Quantifying Long-Term Spatiotemporal Variation in and Drivers of the Surface Daytime Urban Heat Island Effect in Major Chinese Cities: Perspectives from Different Climate Zones

Abstract

The urban heat island (UHI) effect and its associated extreme weather events have adverse impacts on human environment-coupled systems. However, the spatiotemporal variations in the UHI effect, as well as potential influencing factors, across climate zones remain poorly understood. This study explored how climate zones influenced the spatiotemporal variation in, trends in, and drivers of summer daytime surface UHI intensity (SUHII) in 220 Chinese cities located in five climate zones from 2000 to 2020. SUHII was quantified using MODIS land surface temperature (LST) data and remote sensing-derived urban built-up area masks were used to quantify SUHII. The Mann–Kendall test was applied to detect long-term SUHII trends, while Pearson correlation and stepwise multiple regression analyses were performed to identify key climatic and geographic drivers across different climate zones.

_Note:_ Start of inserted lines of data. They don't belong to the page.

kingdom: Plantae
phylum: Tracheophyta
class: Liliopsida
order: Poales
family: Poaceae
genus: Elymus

The results indicated summer daytime SUHII values of 1.75 °C ± 1.19 °C, 1.74 °C ± 0.81 °C, 2.37 °C ± 0.75 °C, 2.14 °C ± 1.00 °C, and 2.36 °C ± 0.91 °C for the middle temperate zone (MTZ), south temperate zone (STZ), north subtropical zone (NSZ), middle subtropical zone (MSZ), and south subtropical zone (SSZ), respectively. In most cities, the SUHII increased significantly over time (p < 0.05). Pearson’s correlation analysis indicated that the enhanced vegetation index (EVI) and net radiation (NR) were moderately correlated with the SUHII in the MTZ, with correlation coefficients (r) of 0.465 and 0.42 (p < 0.05). Using a multivariate stepwise regression model, the relative contributions of various influencing factors to the UHI effect were quantified, explaining 27.1% to 57.2% of the variation across different climate zones. In particular, the economic vulnerability index and population density were the main factors affecting the SUHII in the MTZ and SSZ. Our findings support the development of policies aimed at mitigating the UHI effect by addressing the specific requirements of different climate zones to reduce.